Publicité
Drame à Dubaï
Saniah meurt le jour de ses 17 ans dans un accident de jet-ski
Par
Partager cet article
Drame à Dubaï
Saniah meurt le jour de ses 17 ans dans un accident de jet-ski
■ Saniah a trouvé la mort au large de Jumeirah, station balnéaire prisée de Dubaï.
La nouvelle a jeté un froid. Dans le quartier de Rose-Hill où vivait Saniah Hobass, nul ne semble comprendre ce qui s’est passé. La pharmacie familiale où elle passait ses après-midis semble aujourd’hui figée dans un silence pesant. L’adolescente, enfant unique, n’y reviendra plus. La nouvelle de sa disparition a bouleversé tout un quartier, mais aussi une grande partie du pays, tant son histoire heurte par sa brutalité.
Un voyage plein de promesses
Saniah, élève au collège Lorette de Quatre-Bornes, avait quitté Maurice le 3 décembre pour un voyage qu’elle attendait depuis des semaines. Avec sa cousine, elle a découvert Dubaï, ses plages, ses lumières, son énergie. Quelques jours plus tôt, elle avait même eu la chance d’assister au Grand prix de Formule 1 à Abu Dhabi, un événement auquel elle rêvait d’assister. Le duo devait ensuite s’envoler pour le Cambodge, une nouvelle étape qu’elle préparait avec excitation. Mais le destin en a décidé autrement.
Le lundi 8 décembre, alors qu’elles faisaient du jet-ski à Jumeirah, un accident d’une violence inouïe s’est produit. Le choc a été mortel pour Saniah. Sa cousine, grièvement blessée, est toujours hospitalisée. Les autorités locales tentent de comprendre l’issue tragique de leur sortie en mer.
Une adolescente rayonnante
Ceux qui connaissaient Saniah parlent d’une jeune fille qui respirait la joie de vivre. Dans son collège, elle était décrite comme quelqu’un de respectueux, d’entier, toujours souriante. À la pharmacie familiale, où elle passait souvent voir ses parents, les clients se rappellent une adolescente polie, enthousiaste, pleine de bienveillance. Pour la famille, Saniah était une fille très joviale, respectueuse et très aimée. Ses parents ont pris l’avion hier matin pour Dubaï afin de ramener sa dépouille pour les obsèques.
Soutiens et frustrations
Au cœur de cette période d’une intensité émotionnelle rare, la famille a reçu un appui précieux.
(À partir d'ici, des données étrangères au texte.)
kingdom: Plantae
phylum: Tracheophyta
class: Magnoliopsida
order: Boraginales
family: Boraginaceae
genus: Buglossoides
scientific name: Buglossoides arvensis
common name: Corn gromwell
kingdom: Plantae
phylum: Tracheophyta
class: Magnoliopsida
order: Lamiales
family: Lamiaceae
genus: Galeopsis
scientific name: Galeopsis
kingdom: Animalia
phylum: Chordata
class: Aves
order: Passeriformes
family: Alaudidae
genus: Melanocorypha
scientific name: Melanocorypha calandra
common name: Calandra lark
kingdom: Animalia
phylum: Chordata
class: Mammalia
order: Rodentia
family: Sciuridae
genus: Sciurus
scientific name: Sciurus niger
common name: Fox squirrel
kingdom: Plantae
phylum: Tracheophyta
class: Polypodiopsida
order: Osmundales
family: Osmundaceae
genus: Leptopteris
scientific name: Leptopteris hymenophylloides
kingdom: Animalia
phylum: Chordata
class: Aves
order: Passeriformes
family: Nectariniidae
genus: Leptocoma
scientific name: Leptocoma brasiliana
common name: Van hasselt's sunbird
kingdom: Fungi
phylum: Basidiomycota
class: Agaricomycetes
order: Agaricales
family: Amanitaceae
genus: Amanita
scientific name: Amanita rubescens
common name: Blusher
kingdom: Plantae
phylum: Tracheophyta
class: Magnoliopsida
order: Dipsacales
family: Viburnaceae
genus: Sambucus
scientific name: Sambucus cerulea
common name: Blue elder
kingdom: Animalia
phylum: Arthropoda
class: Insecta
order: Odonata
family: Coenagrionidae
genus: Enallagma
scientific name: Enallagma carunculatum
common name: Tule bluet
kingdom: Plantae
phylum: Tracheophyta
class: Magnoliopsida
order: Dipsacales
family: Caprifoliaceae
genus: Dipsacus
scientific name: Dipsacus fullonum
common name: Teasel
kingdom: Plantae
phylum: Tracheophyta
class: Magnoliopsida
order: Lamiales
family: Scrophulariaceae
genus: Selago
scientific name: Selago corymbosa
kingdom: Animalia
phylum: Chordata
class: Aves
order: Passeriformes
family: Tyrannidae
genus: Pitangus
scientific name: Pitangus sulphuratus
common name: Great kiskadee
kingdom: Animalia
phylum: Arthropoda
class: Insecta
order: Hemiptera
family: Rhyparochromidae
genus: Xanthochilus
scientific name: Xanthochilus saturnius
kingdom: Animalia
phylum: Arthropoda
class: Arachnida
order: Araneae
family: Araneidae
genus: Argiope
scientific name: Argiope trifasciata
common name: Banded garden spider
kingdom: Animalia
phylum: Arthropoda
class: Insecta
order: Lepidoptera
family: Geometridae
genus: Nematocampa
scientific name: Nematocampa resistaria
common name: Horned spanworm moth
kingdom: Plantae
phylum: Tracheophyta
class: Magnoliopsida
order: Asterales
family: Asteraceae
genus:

L’ancien ambassadeur itinérant de Maurice aux Émirats arabes unis, Showkutally Soodhun, présent à Dubaï, a immédiatement pris contact. Il a rencontré la famille, s’est rendu à l’hôpital et a mobilisé ses réseaux pour faciliter les démarches. Le ministre des Affaires étrangères, Ritesh Ramful, le bureau du Premier ministre et le junior minister aux Collectivités locales, Fawzi Allymun, ont également aidé. Une aide grandement saluée par la famille.
Cependant, malgré ce soutien, une grande frustration demeure. La famille reproche au consul sur place de ne pas s’être mobilisé au moment le plus critique, une absence vécue comme un abandon dans l’une des pires situations que puisse traverser des parents.
******
Le DPO met en garde contre la diffusion illégale des données personnelles des étudiantes
Le «Data Protection Office» (DPO) a publié, le lundi 9 décembre, un communiqué après l’apparition sur les réseaux sociaux d’un post contenant les détails des passeports des deux élèves impliquées dans l’incident de jetski survenu à Dubaï. Les autorités tirent la sonnette d’alarme face à cette diffusion non autorisée de données personnelles, rappelant qu’il s’agit d’une infraction grave. Selon le DPO, les documents de voyage – incluant photographie, nom, date de naissance et autres éléments d’identification – constituent des données personnelles protégées par la loi. Leur diffusion publique, sans le consentement des personnes concernées, expose les auteurs non seulement à des accusations d’atteinte à la vie privée mais également à des risques d’usurpation d’identité. Le communiqué souligne que la publication de telles informations est strictement encadrée par la «Cybersecurity and Cybercrime Act» ainsi que par la «Data Protection Act». L’article 28 de cette dernière impose clairement l’obtention du consentement de toute personne concernée avant toute mise en ligne de ses données personnelles. Le DPO rappelle que toute violation de ces dispositions est passible d’une amende pouvant atteindre Rs 200 000 et d’une peine d’emprisonnement pouvant aller jusqu’à cinq ans. Les internautes ayant publié ou partagé le post en question sont appelés à le supprimer immédiatement. Face à cette situation, le DPO exhorte le public à faire preuve de responsabilité et à éviter de relayer des informations sensibles, en particulier dans un contexte déjà chargé d’émotion.